From 1984 to 2021, The Foundation supported interdisciplinary research networks that examined problems and addressed empirical questions that had the potential to change prevailing paradigms.

![Group of diverse elderly people practicing Thai Chi in a dance studio](https://www.macfound.org/img/programs/research-network-hero.jpg)

Addressing social and physical needs of elderly citizens was core to the Research Network on Aging Society which focused on how major societal institutions will have to change to support the emergence of a productive, equitable aging society.

### **About Our Research Networks**

We supported interdisciplinary research networks, "research institutions without walls," on topics related primarily to human and community development. The Foundation-initiated projects brought together highly talented individuals from a spectrum of disciplines, perspectives, and research methods.
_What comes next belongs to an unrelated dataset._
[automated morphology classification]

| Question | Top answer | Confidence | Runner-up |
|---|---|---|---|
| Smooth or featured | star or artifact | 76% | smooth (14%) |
The networks examined problems and addressed empirical questions that increased the understanding of fundamental social issues and contributed to significant improvements in policy and practice.

Research networks were a signature MacArthur “way of working.” They were designed to identify a big problem and bring together researchers, practitioners, and policymakers from multiple disciplines to work collaboratively over an extended period of time, typically six to as many as ten years. Ambitious and innovative−but not prescriptive−research networks liberated their members to pursue work that had the potential to change prevailing paradigms.
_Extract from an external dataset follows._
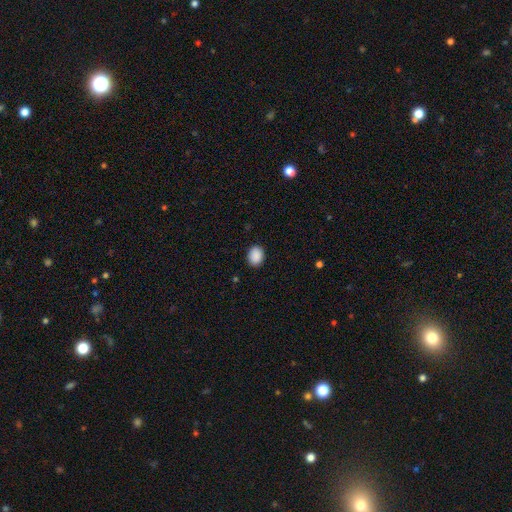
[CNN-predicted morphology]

We did not know from the beginning what the results of a research network would be; however, our experiences suggest that providing the space and resources for motivated, dynamic thinkers to come together to solve complex challenges can be often fruitful.

### **History**

Through the Foundation’s first two decades, the networks were clustered in five areas: human development; mental illness; mental health and physical health; parasite biology; and economics.

Over the years, research networks evolved. Initially focused on funding individual investigators in academic research, networks later embraced both academic and applied research. Moreover, recent research networks were designed with explicit attention to how research findings can be communicated to and inform policymakers and practitioners and include practitioner members to help ground the inquiry in real world concerns.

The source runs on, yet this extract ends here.